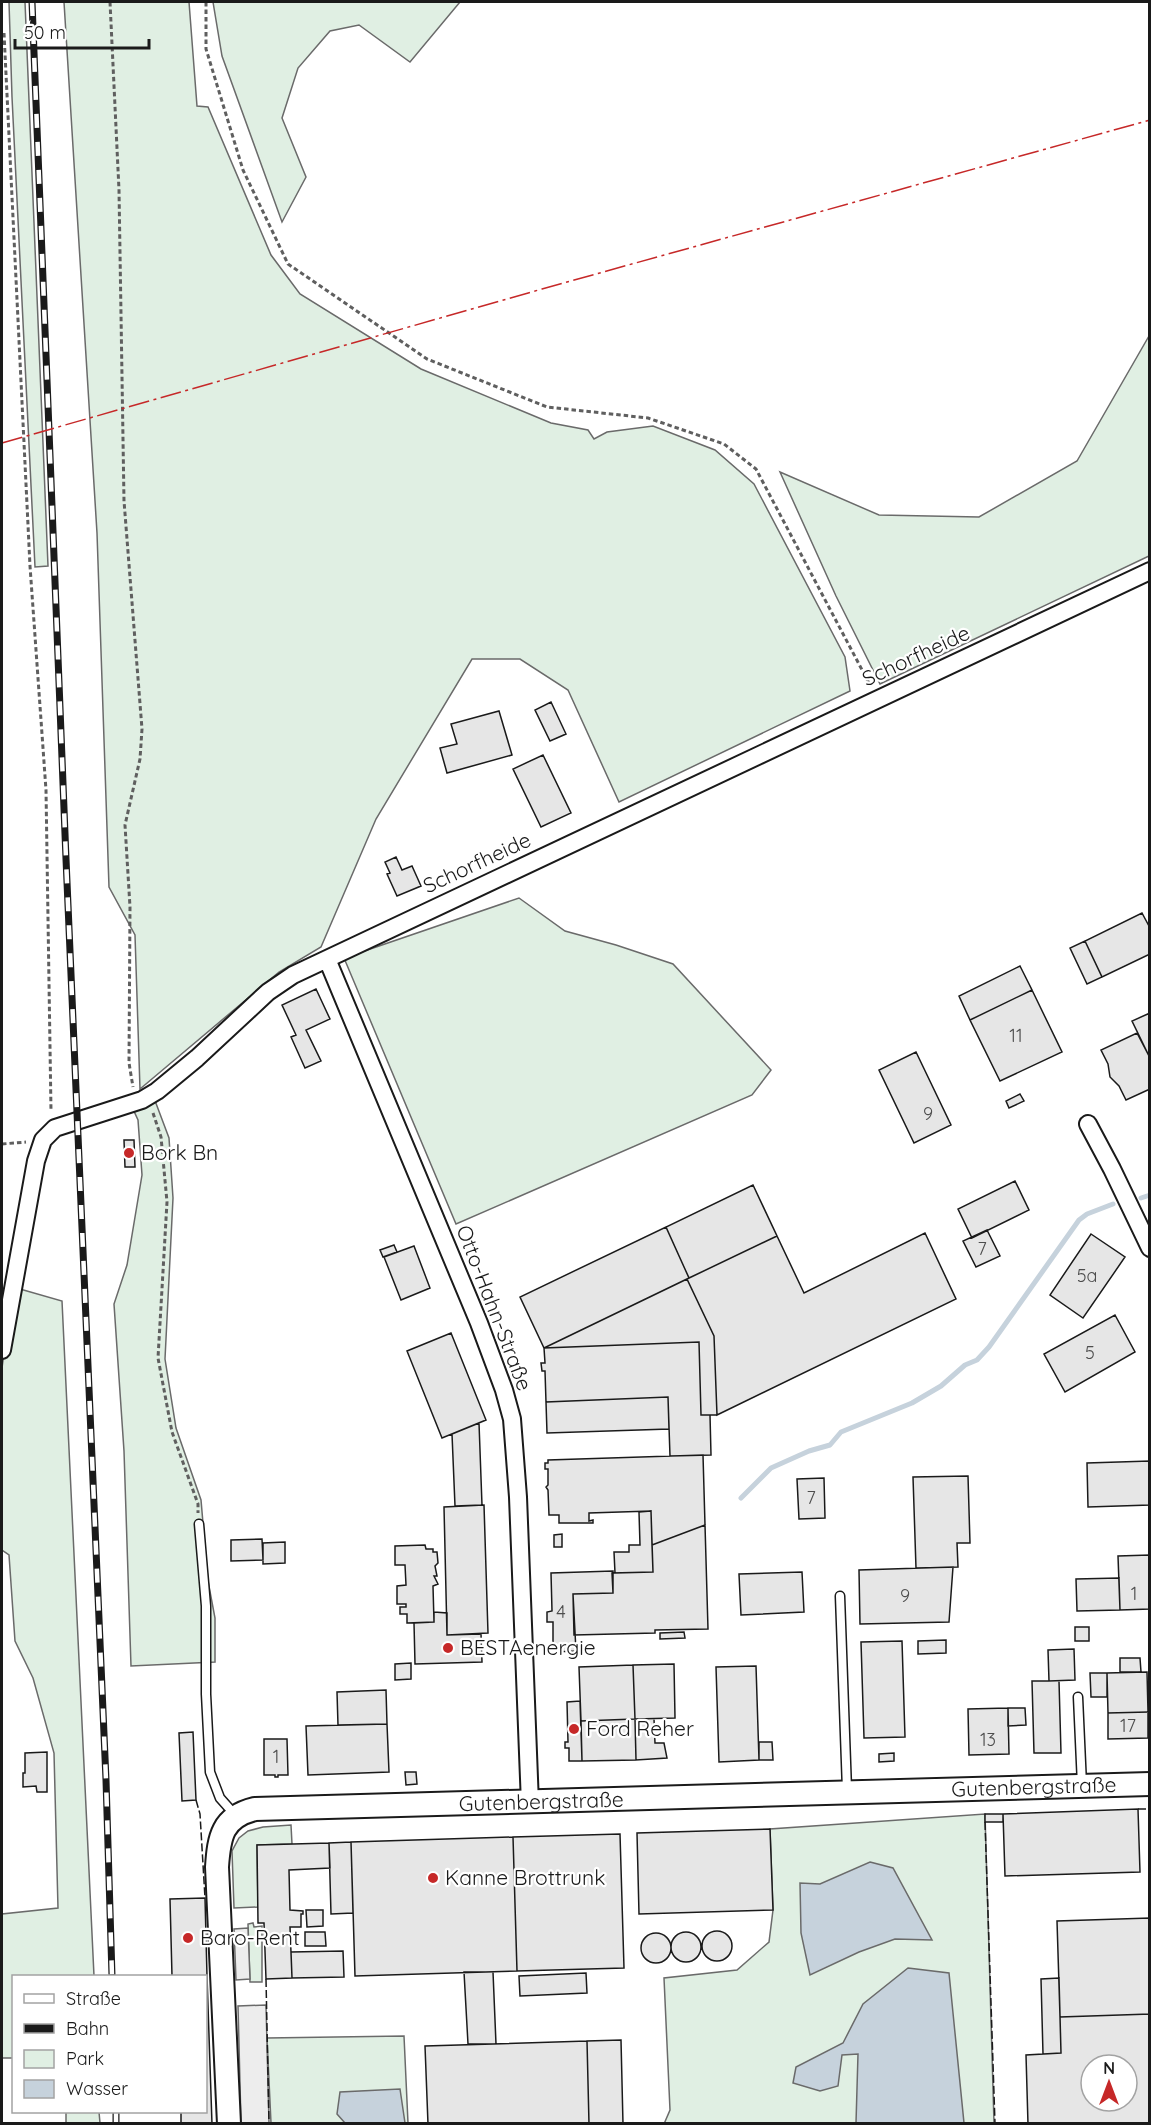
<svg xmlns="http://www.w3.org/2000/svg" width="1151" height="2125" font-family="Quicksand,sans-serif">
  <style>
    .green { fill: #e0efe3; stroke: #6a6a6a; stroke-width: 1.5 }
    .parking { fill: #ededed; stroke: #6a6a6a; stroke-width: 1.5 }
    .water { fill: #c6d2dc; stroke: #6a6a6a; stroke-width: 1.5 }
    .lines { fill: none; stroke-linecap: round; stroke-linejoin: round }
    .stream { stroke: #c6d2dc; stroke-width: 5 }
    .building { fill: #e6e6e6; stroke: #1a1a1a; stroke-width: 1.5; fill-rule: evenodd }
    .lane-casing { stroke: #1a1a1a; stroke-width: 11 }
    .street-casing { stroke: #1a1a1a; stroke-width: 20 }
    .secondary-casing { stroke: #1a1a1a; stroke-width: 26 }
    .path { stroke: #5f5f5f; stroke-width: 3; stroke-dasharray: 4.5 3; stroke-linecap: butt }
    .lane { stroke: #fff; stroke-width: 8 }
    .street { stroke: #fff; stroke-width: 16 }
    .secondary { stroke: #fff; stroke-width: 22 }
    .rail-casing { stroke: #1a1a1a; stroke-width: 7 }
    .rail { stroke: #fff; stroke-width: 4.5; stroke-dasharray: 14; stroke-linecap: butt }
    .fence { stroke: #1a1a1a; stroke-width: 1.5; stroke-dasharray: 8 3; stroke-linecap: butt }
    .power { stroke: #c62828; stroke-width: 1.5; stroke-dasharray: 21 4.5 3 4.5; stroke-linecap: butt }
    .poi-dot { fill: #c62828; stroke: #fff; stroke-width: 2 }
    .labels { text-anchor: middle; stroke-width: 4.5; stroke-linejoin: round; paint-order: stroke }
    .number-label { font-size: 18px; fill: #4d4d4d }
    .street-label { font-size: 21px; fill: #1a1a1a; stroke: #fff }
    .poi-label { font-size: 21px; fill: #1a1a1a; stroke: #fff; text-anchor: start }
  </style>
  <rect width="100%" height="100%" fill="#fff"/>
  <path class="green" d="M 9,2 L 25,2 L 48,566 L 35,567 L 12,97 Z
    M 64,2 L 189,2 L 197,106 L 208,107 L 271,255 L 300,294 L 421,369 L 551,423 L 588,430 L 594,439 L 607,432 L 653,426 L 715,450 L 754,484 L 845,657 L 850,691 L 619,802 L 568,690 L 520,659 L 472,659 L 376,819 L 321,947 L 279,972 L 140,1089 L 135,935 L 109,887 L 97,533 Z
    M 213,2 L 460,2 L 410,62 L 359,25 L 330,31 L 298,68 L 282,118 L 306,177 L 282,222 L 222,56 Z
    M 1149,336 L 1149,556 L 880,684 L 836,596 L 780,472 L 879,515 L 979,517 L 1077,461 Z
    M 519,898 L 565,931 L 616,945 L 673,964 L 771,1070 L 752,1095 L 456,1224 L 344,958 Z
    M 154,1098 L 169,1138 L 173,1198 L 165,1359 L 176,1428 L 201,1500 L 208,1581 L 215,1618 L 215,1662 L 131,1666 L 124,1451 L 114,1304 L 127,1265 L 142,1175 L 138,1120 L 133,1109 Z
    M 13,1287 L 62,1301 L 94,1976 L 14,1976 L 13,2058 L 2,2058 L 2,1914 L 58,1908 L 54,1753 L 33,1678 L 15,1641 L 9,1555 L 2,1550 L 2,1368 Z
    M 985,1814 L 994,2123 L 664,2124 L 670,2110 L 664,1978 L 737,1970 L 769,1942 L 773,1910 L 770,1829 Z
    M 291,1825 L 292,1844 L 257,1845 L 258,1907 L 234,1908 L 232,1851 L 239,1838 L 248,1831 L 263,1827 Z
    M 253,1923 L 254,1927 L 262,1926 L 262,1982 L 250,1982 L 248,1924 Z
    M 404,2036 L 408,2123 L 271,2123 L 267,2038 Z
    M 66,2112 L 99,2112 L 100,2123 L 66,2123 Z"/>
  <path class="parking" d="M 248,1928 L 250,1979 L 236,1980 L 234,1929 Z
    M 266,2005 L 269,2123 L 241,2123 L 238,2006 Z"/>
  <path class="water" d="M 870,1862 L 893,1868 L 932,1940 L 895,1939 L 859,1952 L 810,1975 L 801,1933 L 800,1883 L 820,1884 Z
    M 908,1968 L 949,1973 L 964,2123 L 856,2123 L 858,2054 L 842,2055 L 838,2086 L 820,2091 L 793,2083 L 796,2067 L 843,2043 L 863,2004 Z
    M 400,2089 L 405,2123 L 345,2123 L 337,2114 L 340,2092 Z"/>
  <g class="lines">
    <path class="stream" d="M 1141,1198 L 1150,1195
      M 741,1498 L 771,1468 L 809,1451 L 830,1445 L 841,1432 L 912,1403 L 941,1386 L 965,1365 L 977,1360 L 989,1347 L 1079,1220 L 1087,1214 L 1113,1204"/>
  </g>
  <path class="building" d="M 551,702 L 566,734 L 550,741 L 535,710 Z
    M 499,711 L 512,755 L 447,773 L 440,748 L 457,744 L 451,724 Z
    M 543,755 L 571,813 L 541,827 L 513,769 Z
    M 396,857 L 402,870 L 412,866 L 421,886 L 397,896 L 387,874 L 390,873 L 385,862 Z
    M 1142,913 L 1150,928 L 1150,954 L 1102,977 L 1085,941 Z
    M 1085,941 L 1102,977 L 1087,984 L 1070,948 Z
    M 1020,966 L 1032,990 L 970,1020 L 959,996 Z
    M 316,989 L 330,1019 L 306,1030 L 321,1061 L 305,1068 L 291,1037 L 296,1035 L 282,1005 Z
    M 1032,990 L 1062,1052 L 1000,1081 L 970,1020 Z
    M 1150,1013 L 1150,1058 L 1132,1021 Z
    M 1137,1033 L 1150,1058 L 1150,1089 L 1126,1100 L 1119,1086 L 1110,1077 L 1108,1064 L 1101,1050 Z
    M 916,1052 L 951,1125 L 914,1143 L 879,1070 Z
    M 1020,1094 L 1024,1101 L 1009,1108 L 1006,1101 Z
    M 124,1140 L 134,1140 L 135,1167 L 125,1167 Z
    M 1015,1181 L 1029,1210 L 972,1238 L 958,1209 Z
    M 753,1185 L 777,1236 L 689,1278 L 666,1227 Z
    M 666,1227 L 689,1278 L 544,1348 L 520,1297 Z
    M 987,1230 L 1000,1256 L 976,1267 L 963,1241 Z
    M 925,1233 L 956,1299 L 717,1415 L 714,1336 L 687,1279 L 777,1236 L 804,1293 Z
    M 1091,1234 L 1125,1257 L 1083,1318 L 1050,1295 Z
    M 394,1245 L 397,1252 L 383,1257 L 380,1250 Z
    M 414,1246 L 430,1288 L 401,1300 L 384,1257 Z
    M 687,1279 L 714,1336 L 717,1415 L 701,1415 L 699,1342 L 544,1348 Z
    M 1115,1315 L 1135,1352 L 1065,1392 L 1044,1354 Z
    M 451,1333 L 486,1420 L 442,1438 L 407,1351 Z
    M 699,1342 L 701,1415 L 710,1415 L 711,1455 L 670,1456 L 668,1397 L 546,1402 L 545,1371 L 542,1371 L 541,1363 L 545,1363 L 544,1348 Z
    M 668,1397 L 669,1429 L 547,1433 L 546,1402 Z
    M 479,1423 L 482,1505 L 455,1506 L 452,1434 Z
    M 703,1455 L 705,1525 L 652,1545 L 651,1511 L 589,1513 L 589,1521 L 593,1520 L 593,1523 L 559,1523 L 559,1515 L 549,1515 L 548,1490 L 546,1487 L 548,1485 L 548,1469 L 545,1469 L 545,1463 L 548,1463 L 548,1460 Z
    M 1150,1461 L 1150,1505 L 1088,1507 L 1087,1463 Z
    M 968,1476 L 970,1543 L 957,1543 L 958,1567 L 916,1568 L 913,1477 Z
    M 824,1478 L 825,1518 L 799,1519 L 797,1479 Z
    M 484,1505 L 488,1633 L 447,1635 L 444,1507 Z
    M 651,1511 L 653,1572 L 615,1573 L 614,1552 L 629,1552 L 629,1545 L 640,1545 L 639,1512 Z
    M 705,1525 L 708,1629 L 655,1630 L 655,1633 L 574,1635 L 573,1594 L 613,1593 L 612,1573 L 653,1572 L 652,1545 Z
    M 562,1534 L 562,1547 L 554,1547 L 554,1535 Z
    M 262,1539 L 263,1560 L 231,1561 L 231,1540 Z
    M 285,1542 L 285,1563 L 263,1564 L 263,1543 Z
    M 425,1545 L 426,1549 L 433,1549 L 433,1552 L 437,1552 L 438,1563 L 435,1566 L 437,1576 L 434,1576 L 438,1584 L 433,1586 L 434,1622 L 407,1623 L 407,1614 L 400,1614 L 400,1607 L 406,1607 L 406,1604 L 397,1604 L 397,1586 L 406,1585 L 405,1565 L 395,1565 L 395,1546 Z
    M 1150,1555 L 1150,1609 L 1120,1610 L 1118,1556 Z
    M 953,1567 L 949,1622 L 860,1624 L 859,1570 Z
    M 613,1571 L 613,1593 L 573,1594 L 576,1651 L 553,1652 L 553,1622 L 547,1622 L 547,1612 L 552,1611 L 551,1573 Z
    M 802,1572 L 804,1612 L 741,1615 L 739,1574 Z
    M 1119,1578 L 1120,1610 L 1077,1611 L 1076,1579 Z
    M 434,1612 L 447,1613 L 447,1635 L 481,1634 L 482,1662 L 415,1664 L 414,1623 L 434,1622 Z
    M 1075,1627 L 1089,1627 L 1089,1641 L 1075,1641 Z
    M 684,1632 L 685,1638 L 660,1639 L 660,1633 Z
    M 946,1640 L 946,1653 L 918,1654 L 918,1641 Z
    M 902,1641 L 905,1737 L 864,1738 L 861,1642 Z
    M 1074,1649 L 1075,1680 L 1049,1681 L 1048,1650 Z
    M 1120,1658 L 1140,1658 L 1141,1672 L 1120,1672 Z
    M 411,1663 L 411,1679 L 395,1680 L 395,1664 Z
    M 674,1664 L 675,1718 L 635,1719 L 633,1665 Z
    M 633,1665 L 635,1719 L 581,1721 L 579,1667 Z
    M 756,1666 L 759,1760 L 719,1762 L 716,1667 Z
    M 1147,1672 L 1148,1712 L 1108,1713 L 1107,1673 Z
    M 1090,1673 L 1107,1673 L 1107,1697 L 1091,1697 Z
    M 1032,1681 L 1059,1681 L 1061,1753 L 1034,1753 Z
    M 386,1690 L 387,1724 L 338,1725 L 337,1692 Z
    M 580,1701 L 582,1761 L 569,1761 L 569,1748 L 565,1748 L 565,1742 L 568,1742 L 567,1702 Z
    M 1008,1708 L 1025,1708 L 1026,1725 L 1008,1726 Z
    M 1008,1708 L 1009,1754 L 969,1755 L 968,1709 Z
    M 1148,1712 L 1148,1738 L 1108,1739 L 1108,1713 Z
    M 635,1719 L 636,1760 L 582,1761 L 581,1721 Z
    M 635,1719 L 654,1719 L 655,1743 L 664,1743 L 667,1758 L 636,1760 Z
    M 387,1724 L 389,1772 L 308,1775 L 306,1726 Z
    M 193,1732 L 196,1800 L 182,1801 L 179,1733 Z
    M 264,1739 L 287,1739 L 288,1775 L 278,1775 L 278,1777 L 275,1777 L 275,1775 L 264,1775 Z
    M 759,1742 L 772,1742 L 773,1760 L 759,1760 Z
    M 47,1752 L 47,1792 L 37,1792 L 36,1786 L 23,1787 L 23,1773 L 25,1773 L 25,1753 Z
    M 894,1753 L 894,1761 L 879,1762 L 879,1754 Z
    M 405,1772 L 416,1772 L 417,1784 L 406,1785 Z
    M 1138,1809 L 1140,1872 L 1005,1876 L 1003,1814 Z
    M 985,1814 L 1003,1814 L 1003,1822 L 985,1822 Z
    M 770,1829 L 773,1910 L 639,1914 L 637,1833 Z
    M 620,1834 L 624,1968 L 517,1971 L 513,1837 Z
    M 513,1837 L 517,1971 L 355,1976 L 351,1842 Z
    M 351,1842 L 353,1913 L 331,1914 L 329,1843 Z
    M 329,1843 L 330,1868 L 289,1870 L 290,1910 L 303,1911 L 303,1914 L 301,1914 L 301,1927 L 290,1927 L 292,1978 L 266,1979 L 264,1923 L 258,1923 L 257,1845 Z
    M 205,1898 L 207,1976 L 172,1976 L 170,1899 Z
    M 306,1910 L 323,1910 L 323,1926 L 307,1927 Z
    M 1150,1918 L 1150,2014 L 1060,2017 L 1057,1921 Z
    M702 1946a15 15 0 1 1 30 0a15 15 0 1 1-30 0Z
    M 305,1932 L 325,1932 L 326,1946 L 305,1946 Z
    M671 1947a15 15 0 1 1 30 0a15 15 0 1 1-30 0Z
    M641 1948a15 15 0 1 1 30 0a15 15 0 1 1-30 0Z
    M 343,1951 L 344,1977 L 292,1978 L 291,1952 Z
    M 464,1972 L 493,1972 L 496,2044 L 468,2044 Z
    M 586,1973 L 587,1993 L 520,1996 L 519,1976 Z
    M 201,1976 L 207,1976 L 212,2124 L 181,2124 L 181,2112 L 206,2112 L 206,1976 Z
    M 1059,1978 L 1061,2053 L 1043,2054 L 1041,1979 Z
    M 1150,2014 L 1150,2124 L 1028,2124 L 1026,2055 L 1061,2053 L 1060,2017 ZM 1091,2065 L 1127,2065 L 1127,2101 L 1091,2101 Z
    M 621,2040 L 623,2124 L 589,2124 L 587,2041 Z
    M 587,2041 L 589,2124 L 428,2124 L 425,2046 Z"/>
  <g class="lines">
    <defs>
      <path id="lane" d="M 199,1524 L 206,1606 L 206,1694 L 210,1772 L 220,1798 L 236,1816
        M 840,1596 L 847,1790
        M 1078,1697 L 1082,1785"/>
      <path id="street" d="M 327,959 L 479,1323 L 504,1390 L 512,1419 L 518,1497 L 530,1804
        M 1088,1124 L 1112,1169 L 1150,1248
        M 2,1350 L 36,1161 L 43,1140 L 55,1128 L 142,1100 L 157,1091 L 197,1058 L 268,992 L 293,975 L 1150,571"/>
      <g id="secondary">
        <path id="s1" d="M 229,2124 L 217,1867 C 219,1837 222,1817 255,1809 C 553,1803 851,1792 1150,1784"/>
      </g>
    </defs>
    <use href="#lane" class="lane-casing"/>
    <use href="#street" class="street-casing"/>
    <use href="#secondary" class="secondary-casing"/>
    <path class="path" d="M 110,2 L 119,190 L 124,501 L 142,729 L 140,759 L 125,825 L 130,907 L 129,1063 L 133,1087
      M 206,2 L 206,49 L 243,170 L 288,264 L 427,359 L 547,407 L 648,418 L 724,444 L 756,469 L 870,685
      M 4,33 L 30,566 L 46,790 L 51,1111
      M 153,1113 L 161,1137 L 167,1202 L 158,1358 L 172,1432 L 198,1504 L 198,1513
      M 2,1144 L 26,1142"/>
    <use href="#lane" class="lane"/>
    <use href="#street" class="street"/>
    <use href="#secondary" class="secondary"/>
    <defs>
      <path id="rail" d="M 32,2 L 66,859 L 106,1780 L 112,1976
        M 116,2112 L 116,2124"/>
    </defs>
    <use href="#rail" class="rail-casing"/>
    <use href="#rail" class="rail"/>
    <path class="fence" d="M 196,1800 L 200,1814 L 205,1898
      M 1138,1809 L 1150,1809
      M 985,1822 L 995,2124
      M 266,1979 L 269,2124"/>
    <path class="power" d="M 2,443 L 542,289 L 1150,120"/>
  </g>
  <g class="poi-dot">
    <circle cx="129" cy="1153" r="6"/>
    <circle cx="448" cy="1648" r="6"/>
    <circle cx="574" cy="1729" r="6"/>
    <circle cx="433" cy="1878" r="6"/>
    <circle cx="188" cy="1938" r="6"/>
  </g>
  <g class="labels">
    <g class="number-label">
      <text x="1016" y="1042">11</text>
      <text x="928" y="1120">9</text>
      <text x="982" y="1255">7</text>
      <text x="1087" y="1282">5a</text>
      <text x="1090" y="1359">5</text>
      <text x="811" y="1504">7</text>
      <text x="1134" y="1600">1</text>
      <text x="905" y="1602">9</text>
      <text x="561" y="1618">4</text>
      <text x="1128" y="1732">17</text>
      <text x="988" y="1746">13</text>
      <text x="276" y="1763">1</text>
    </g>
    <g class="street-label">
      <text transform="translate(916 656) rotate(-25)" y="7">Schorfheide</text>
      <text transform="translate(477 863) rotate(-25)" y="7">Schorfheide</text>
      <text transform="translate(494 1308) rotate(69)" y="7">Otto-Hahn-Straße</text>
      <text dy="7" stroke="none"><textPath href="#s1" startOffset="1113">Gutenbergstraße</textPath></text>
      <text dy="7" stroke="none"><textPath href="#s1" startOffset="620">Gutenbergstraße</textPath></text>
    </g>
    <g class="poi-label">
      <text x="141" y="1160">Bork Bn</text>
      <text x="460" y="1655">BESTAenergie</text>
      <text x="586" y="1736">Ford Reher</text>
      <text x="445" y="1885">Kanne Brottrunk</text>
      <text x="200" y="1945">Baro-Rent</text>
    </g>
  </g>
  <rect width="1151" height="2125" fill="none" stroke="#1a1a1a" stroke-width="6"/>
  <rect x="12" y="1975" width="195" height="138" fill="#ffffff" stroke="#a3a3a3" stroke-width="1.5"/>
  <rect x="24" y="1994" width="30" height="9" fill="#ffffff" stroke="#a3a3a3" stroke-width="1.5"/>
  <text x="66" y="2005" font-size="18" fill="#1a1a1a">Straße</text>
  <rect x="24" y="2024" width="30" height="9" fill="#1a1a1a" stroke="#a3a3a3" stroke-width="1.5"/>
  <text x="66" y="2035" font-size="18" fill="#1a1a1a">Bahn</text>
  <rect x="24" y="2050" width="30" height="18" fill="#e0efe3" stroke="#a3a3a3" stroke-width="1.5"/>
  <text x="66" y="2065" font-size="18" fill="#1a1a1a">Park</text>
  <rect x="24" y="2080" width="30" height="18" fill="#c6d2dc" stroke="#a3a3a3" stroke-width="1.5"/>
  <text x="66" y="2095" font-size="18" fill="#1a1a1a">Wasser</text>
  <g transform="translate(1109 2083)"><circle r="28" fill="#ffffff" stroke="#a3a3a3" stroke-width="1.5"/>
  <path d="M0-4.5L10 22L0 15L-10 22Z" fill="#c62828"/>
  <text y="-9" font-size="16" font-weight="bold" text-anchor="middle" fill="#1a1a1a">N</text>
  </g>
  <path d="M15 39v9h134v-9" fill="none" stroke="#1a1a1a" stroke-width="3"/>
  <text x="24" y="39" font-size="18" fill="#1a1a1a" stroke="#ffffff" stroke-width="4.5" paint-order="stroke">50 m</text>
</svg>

_ _ _ _

= WHAT YOU WILL DO =
If a line of the data contains "middle", copy it out.

= RESPONSE BELOW =
    .labels { text-anchor: middle; stroke-width: 4.5; stroke-linejoin: round; paint-order: stroke }
  <text y="-9" font-size="16" font-weight="bold" text-anchor="middle" fill="#1a1a1a">N</text>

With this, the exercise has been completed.